Die C02-Steuer trifft geringe Einkommen viel stärker 

von Paul Gruber

Grundsätzlich klingt eine CO2-Steuer ziemlich dystopisch. Diese Steuer stellt nichts anderes als eine Bepreisung von jeder ausgestoßenen Tonne CO2 dar. Es liegt nicht völlig fern, darin eine Ausweitung des kapitalistischen Marktes auf bisher noch nicht kapitalisierte Naturstoffe zu sehen. Die Idee, eine Marktlösung für den Klimawandel zu finden, ist nicht neu. Bereits der Handel mit Emissionszertifikaten stellt(e) eine solche Maßnahme dar. Die Hoffnung das eine kapitalistische Lösung den Klimawandel stoppen wird, ist eine Illusion. Der Kapitalismus mit seinem Wachstumszwang, seinem Hunger nach Ressourcen und seinen ungleichen Eigentumsverhältnissen ist schlichtweg einer der Hauptursachen für die sich zuspitzende Klimakrise.

Die Forderung nach einer CO2-Steuer geht mit Konsumkritik einher und ist von der Annahme geprägt, dass uns die Veränderung der individuellen Konsumentscheidungen vor der Klimakatastrophe retten werden. Das Gegenteil ist der Fall.  Konzerne,  Vermögende und Besserverdienende tragen wesentlich stärker als die Durchschnittsbevölkerung zur Klimaerwärmung bei. Die Abschaltung der sechs ältesten Kohlekraftwerke in Deutschland würde soviel CO2 einsparen wie der gesamte Autoverkehr.

Wer die Treibhausgasemissionen wirksam senken will, muss die entsprechenden Strukturen radikal verändern: Verkehrswende, Energiewende und Agrarwende verlangen einen schnellen Ausstieg aus der Kohle und einen kostenlosen öffentlichen Nahverkehr, der massiv ausgebaut werden muss. Wenn wir den Klimawandel stoppen wollen, muss die Macht der fossilen Energiekonzerne, der Automobilindustrie und der Agrarlobby gebrochen werden, statt ihre Produkte lediglich teurer zu machen.
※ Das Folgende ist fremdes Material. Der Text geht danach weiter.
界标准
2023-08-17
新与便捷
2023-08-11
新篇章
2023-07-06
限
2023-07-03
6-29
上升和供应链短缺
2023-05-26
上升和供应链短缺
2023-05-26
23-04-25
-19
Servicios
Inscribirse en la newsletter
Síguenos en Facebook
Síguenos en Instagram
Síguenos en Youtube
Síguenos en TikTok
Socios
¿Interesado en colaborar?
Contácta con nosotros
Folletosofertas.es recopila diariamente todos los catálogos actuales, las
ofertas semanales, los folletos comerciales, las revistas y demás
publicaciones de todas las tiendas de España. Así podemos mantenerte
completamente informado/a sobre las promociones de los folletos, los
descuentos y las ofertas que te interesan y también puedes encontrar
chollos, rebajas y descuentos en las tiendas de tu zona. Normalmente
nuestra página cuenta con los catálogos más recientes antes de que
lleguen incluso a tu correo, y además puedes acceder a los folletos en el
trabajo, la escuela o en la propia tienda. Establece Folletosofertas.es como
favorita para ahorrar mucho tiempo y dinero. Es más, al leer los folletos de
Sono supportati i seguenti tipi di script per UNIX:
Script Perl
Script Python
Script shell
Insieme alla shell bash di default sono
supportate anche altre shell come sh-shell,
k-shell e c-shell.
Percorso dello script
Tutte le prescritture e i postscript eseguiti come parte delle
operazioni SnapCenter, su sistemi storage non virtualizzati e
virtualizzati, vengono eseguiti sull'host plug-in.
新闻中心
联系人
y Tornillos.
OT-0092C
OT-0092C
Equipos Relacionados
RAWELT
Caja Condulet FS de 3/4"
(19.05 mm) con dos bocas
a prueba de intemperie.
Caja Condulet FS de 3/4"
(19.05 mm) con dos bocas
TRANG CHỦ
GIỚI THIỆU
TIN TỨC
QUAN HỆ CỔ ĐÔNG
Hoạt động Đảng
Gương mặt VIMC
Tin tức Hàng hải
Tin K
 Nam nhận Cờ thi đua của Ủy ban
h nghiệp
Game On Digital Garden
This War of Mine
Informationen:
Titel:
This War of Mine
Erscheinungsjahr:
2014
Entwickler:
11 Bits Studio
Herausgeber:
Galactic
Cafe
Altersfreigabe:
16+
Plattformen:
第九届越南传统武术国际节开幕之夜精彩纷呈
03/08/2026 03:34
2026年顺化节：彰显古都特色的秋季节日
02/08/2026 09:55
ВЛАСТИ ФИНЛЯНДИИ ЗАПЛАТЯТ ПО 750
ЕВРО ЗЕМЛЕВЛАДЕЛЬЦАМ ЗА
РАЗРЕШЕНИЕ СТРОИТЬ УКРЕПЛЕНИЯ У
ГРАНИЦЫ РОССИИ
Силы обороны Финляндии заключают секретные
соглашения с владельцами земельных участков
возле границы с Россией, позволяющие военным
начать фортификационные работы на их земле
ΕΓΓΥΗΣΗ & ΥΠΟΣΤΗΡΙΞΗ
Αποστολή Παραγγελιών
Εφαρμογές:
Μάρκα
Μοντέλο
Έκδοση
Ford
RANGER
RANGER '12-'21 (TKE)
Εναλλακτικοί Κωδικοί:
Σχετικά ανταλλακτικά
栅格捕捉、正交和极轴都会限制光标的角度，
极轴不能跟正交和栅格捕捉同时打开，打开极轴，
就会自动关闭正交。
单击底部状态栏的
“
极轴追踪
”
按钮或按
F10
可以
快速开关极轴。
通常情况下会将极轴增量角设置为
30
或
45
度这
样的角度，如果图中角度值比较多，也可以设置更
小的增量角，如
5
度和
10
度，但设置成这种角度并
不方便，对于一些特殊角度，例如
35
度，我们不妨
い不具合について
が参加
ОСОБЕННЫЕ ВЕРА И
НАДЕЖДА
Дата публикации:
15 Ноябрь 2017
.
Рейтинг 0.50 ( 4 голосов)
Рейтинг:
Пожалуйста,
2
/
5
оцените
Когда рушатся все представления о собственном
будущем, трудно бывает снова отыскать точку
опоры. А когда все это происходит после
Am Ende trifft die CO2-Steuer alle Menschen. Auch diejenigen, die wegen fehlender Bus- und Bahnanbindungen dazu gezwungen sind, mit dem Auto zur Lohnarbeit zu fahren. Das wird sich auch nicht von heute auf morgen radikal ändern. Eine CO2-Steuer wäre dann aber trotzdem fällig. Besonders Menschen mit geringem Einkommen wären viel stärker davon betroffen als Reiche. Eine sozial gerechte Klimapolitik sollte daher eher für ökologische Ordnungspolitik, Vergesellschaftung und strukturelle Veränderungen plädieren.